The Chrome team is currently working to add official Steam compatibility to Chrome OS,
which could pave the way for gaming-focused Chromebooks with dedicated GPUs.
Valve supports gaming using Steam on Windows, macOS, and Linux, but it could soon
add a fourth operating system to that list. Google wants Steam running on Chrome OS.
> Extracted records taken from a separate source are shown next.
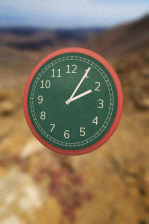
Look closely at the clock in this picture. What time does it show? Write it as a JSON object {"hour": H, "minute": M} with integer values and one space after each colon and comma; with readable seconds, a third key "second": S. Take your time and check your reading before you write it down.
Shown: {"hour": 2, "minute": 5}
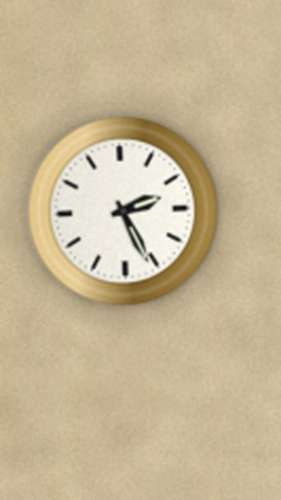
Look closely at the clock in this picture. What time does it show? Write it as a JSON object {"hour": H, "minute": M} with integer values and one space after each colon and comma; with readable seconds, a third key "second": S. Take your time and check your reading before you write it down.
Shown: {"hour": 2, "minute": 26}
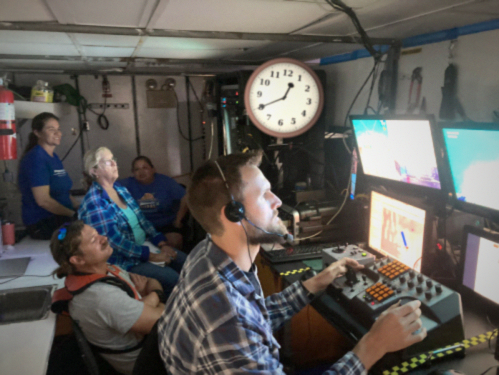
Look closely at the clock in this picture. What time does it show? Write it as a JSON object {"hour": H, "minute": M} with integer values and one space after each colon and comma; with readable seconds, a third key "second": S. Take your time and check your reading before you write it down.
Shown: {"hour": 12, "minute": 40}
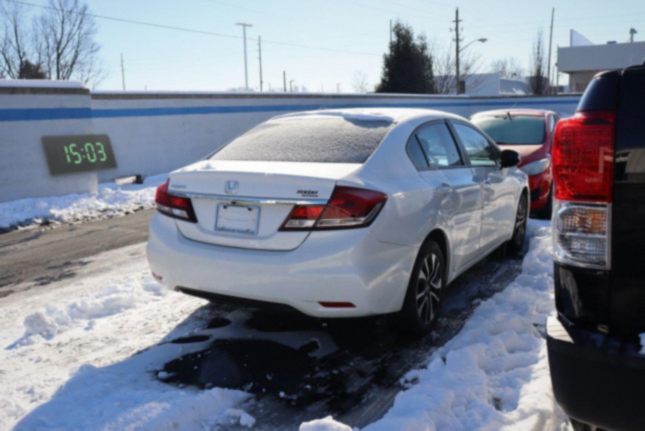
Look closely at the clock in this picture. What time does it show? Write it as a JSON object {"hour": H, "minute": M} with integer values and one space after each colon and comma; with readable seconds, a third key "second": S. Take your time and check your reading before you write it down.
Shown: {"hour": 15, "minute": 3}
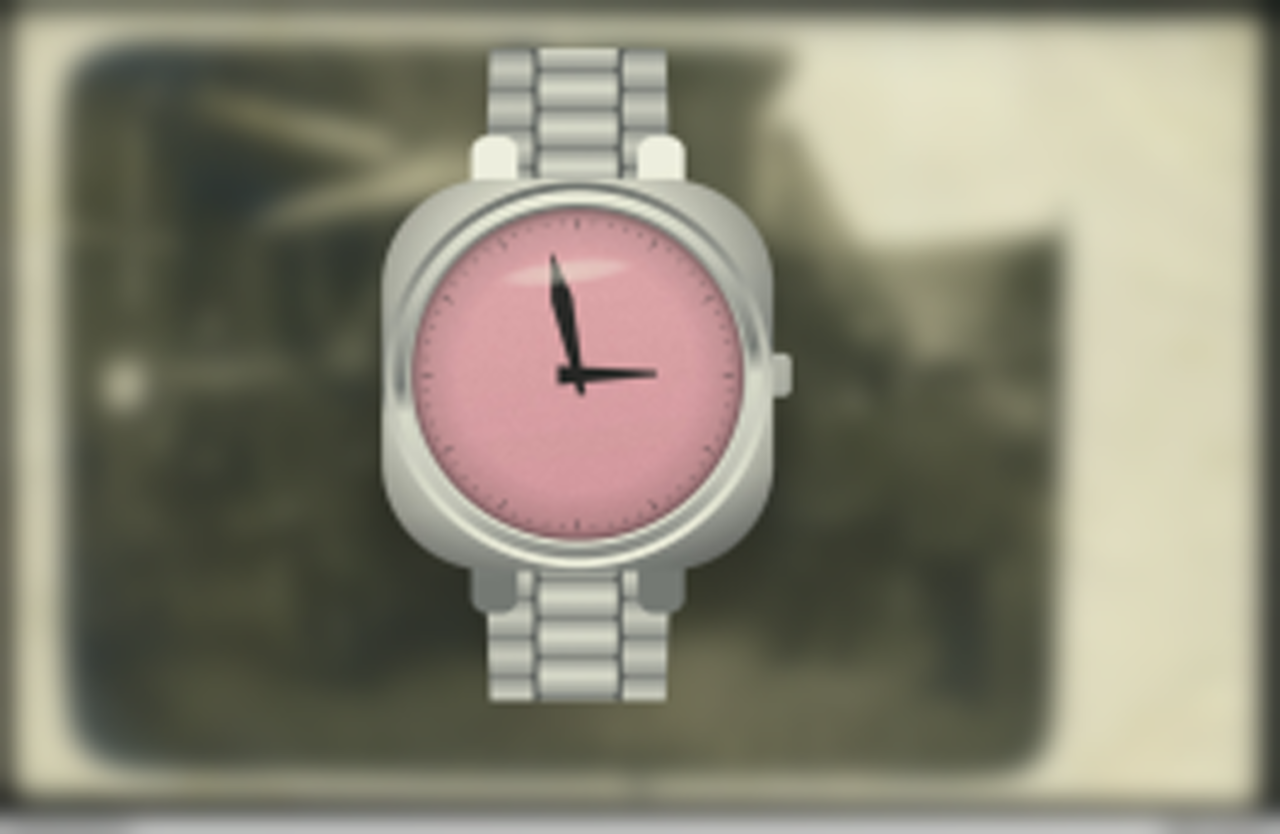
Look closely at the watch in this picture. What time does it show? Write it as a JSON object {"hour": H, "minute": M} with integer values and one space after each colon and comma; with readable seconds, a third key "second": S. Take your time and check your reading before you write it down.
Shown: {"hour": 2, "minute": 58}
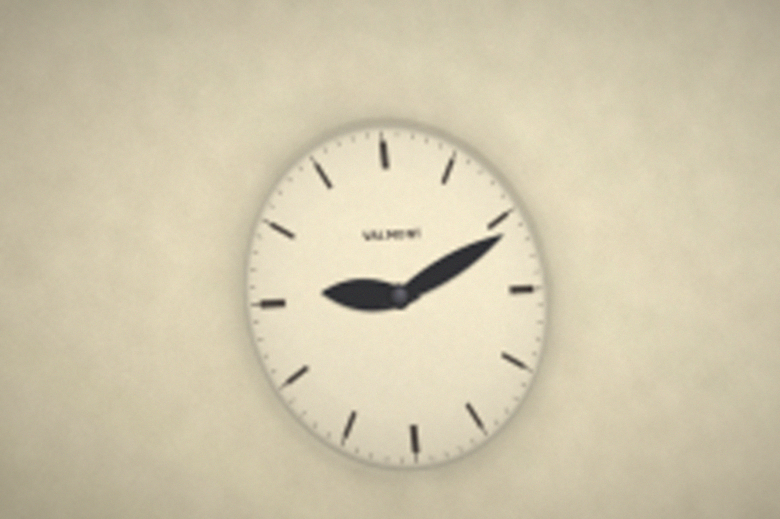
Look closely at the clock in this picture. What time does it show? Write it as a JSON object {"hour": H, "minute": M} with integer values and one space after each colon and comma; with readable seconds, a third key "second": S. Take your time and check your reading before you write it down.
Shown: {"hour": 9, "minute": 11}
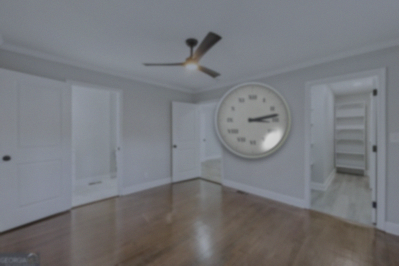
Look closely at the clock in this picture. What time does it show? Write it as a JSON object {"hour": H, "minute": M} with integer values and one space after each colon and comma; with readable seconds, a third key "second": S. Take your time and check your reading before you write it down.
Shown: {"hour": 3, "minute": 13}
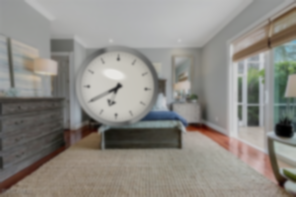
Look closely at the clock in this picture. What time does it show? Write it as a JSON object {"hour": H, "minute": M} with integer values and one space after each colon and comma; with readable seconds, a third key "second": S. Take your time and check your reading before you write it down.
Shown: {"hour": 6, "minute": 40}
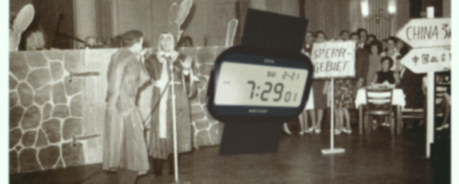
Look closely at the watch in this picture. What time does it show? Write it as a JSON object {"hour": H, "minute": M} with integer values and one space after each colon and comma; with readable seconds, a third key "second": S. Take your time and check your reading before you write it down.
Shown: {"hour": 7, "minute": 29}
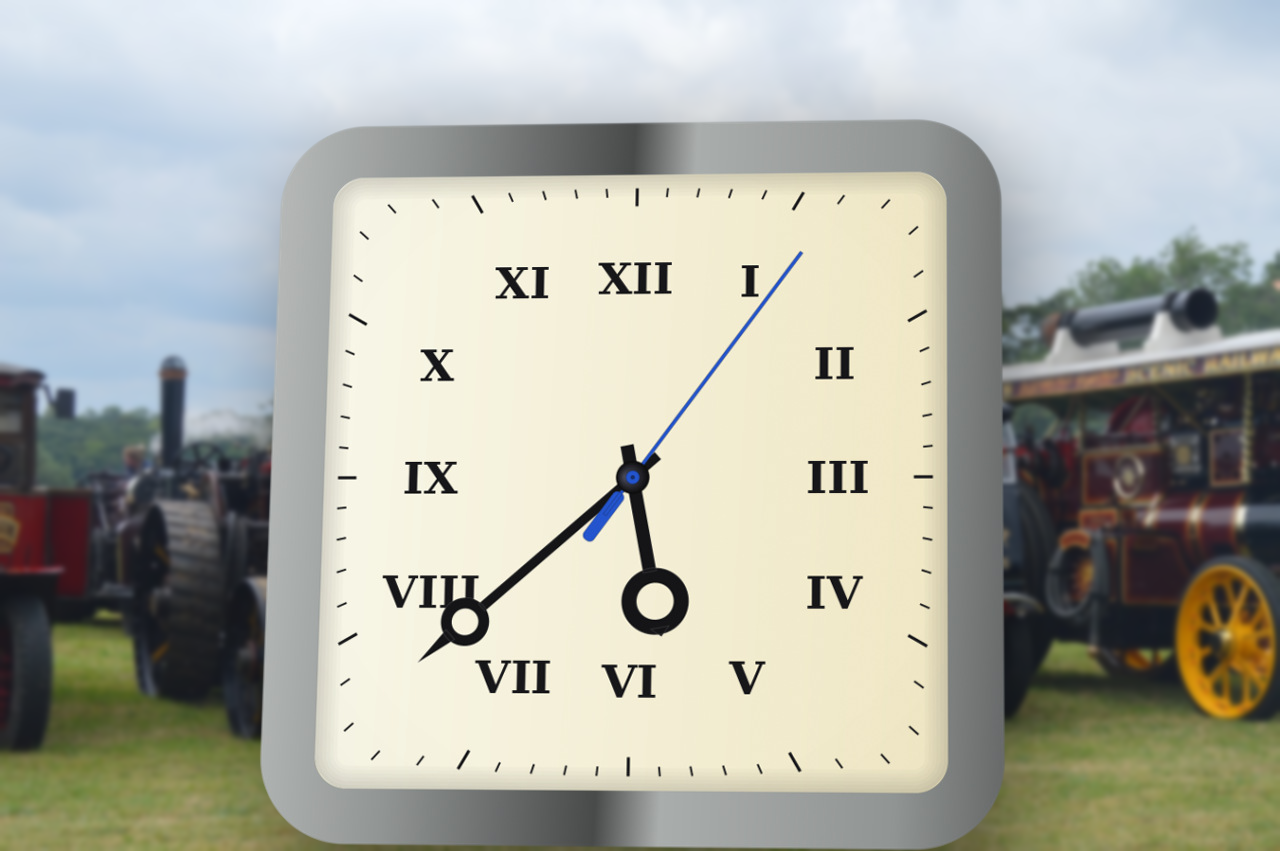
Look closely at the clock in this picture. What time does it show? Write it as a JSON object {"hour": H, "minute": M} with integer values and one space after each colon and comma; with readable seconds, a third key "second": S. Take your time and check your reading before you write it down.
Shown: {"hour": 5, "minute": 38, "second": 6}
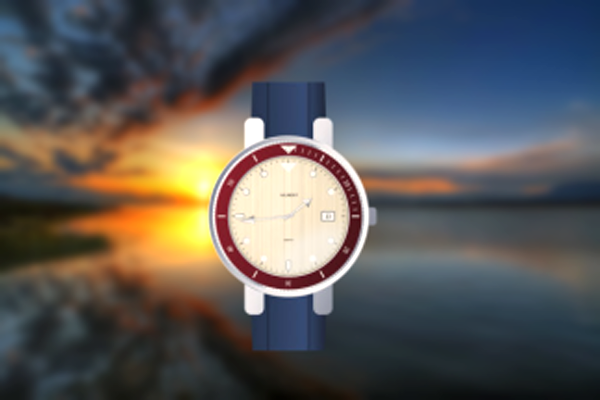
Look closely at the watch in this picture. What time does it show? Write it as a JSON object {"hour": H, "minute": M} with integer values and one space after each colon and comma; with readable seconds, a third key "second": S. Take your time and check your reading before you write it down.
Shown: {"hour": 1, "minute": 44}
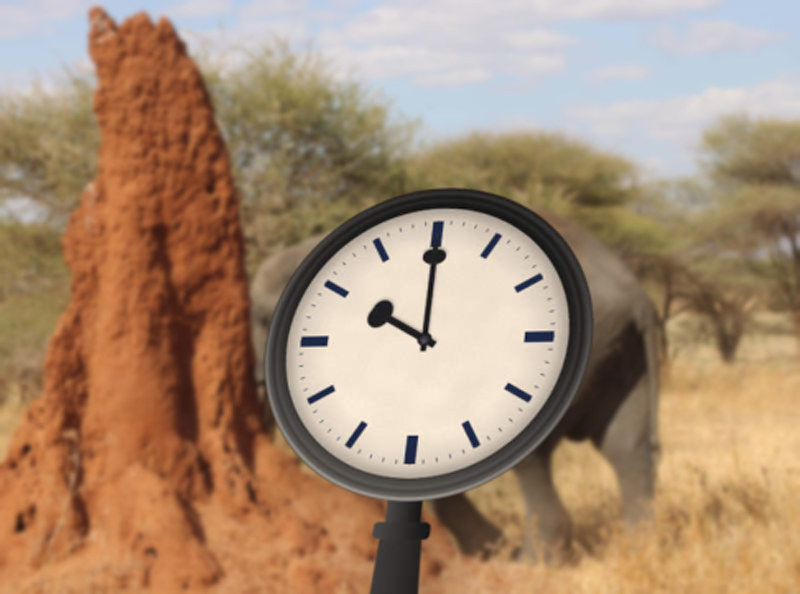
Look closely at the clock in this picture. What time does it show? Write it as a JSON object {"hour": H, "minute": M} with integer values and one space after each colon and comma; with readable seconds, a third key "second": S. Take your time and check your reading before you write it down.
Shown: {"hour": 10, "minute": 0}
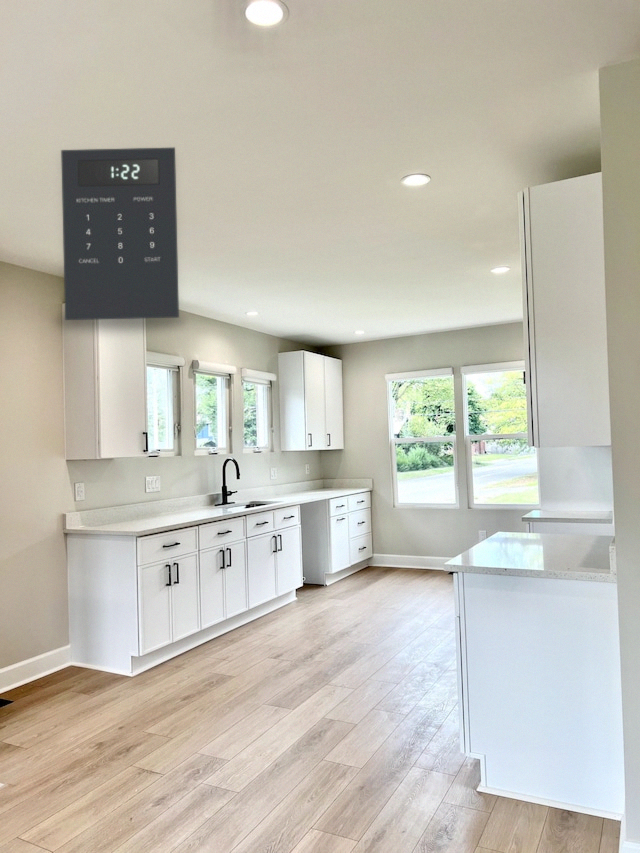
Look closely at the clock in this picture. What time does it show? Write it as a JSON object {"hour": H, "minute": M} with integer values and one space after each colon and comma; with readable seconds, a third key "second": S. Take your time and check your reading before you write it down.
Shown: {"hour": 1, "minute": 22}
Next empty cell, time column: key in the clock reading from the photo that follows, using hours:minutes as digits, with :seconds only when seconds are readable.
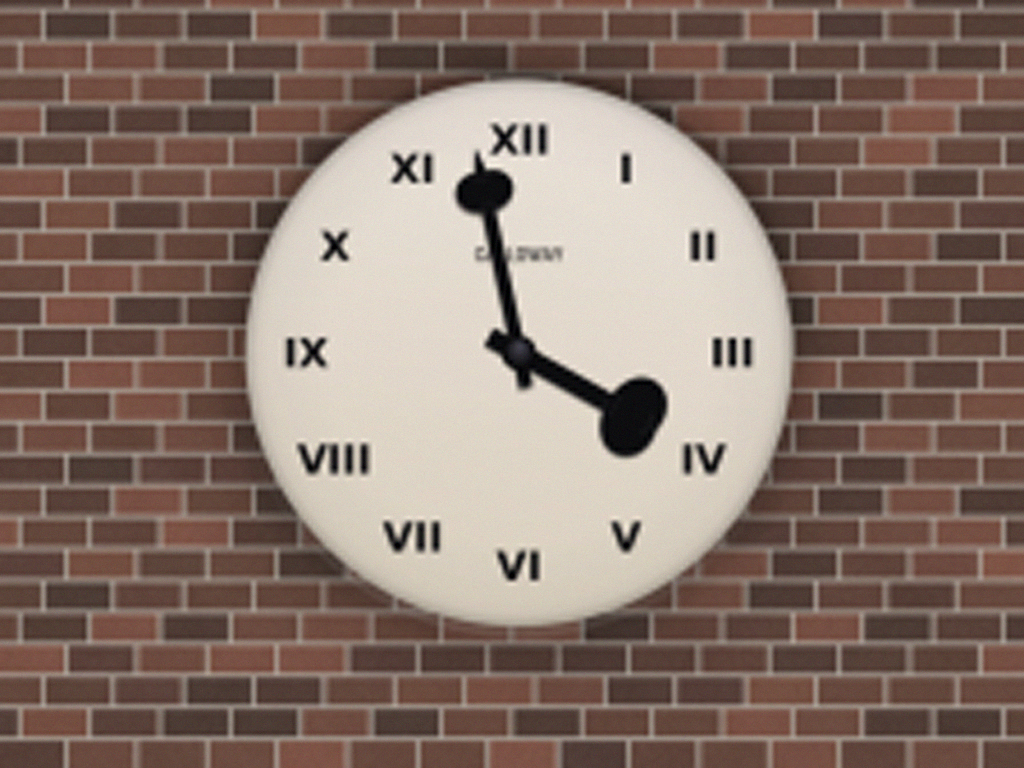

As Android Police reports, during CES last week Kan Liu, Senior Director of Product
Management for Chrome OS, admitted that the Chrome development team is working
to bring Valve's Steam client to Chrome OS. In so doing, it would unlock thousands
of games to play on Chromebooks.
It's been suggested that Google is actually working in co-operation with Valve on this
project, but Liu wouldn't confirm they are. What he did confirm was that Steam would
work using Chrome OS's Linux compatibility mode, so while it worked through Chrome
OS it would actually be relying on Linux to function.
While official support for Steam on Chrome OS is great news for Valve and anyone who
wants to game on a cheap Chromebook, there are some serious limitations right now due
to the hardware being used. The majority of Chromebooks don't pack much performance,
memory, or storage, and certainly don't have a dedicated GPU. Very old games should run
fine, but anything released over the past several years would likely struggle or not run at all.
The flip-side to that problem is the potential for gaming Chromebooks to appear. Vendors
could market them as a safe way to surf the internet and do some work, while also being the
perfect entertainment device. The price of these Chromebooks would be considerably higher
though, assuming they'd need a faster CPU, dedicated GPU, and a lot more on-board storage.